I've written at length how Gthumb is better than F-Spot. Gthumb is so good, it's pretty much become my main image editor in Linux. I even stopped using digiKam, which has more features; I just like Gthumb better for my particular use. It does about 95 percent of what I need it to do, and it does so in a very elegant way. And it allows for the arrangement of photos with actual directories created by me, the user instead of a database that a) I'm in perpetual fear of its going kaput and b) cannot be accessed by other applications. With Gthumb, my images are there for any other app to use.

digiKam is, as I mentioned, more powerful, but it's a bit ham-fisted. I'm not saying I won't consider using it again, but for now, Gthumb is my No. 1 image-editing and -archiving app.

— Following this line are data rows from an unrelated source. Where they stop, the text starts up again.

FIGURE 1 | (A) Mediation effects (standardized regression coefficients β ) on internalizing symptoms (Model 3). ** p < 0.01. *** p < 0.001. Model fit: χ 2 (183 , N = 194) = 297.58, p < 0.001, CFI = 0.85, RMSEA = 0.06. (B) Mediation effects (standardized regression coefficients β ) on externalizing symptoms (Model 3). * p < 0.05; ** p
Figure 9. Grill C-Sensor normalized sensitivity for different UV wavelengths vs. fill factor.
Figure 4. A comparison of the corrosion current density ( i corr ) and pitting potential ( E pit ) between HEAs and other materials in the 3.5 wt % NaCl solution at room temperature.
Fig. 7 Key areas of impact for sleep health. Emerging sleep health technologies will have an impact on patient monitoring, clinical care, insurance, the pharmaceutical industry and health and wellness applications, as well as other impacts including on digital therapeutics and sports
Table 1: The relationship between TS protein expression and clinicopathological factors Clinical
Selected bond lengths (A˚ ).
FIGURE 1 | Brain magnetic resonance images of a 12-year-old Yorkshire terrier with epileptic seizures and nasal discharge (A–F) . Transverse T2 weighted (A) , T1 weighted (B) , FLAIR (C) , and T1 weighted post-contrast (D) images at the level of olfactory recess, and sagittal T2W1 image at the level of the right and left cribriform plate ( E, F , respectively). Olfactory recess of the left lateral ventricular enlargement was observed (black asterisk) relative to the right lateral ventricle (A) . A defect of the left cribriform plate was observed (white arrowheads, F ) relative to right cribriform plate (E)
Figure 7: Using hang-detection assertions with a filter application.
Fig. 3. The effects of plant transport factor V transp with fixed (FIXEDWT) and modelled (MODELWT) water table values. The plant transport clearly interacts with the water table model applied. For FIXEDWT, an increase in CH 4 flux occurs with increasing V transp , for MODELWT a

I know that F-Spot aims to be an iPhoto clone. The problem is that a) it's not close enough and b) I really don't like iPhoto at all, and having lost the database for a many-thousand-image installation, I'm pretty much against it.

Gnote is a "clone" of Tomboy Notes. As I understand it, Gnote was created specifically to offer the functionality of Tomboy without the need for Mono.

I can confirm that Gnote works just like Tomboy. When you install Gnote, it automatically finds any Tomboy notes you've created and copies them over to Gnote.

Also, Gnote loads much faster than Tomboy. And for a notes app, fast loading is very important.

Now onto Moonlight/Silverlight. The bar is low. Flash is the 10,000-ton gorilla in the room. How can Microsoft expect to unseat a ubiquitous, closed "standard" with another closed standard? First the Internet, then the WWW -- they didn't take off because they were built on closed, patented systems.

Flash's ubiquity, to me anyway, is a fluke. And the sooner that fluke is replaced by something free and open, the better.

Hopefully HTML 5 will take care of this ...

I've read about the patent promise for Mono, how Novell tries to snag customers by selling "patent protection," something that, conveniently, no other distribution can (or in most cases, even wants) to offer.

That leaves a bad taste. Very. Bad. Taste.

But on a strictly technological basis, what is Mono bringing us that we need so desperately?

Tomboy, F-Spot and Moonlight aren't making that case, at least to this user.

And how long before Mozilla's Songbird overtakes that other well-known Mono app, Banshee? For all I know (and I'm admitting I don't), Amarok has already overtaken it in terms of features.

I know nothing about GNOME-do ... and I wonder if GNOME 3 will be able to function without Mono. Anybody care to enlighten me?